What is the fastest way to create a checksum for large files in C#

crono picture crono · Jul 24, 2009 · Viewed 104.5k times · Source

I have to sync large files across some machines. The files can be up to 6GB in size. The sync will be done manually every few weeks. I cant take the filename into consideration because they can change anytime.

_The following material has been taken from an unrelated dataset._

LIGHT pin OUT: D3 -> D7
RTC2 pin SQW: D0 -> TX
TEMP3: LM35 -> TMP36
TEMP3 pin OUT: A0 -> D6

My plan is to create checksums on the destination PC and on the source PC and then copy all files with a checksum, which are not already in the destination, to the destination. My first attempt was something like this:

using System.IO;
using System.Security.Cryptography;

private static string GetChecksum(string file)
{
    using (FileStream stream = File.OpenRead(file))
    {
        SHA256Managed sha = new SHA256Managed();
        byte[] checksum = sha.ComputeHash(stream);
        return BitConverter.ToString(checksum).Replace("-", String.Empty);
    }
}

The Problem was the runtime:
- with SHA256 with a 1,6 GB File -> 20 minutes
- with MD5 with a 1,6 GB File -> 6.15 minutes

Is there a better - faster - way to get the checksum (maybe with a better hash function)?

Answer

Anton Gogolev picture Anton Gogolev · Jul 24, 2009

The problem here is that SHA256Managed reads 4096 bytes at a time (inherit from FileStream and override Read(byte[], int, int) to see how much it reads from the filestream), which is too small a buffer for disk IO.

To speed things up (2 minutes for hashing 2 Gb file on my machine with SHA256, 1 minute for MD5) wrap FileStream in BufferedStream and set reasonably-sized buffer size (I tried with ~1 Mb buffer):

// Not sure if BufferedStream should be wrapped in using block
using(var stream = new BufferedStream(File.OpenRead(filePath), 1200000))
{
    // The rest remains the same
}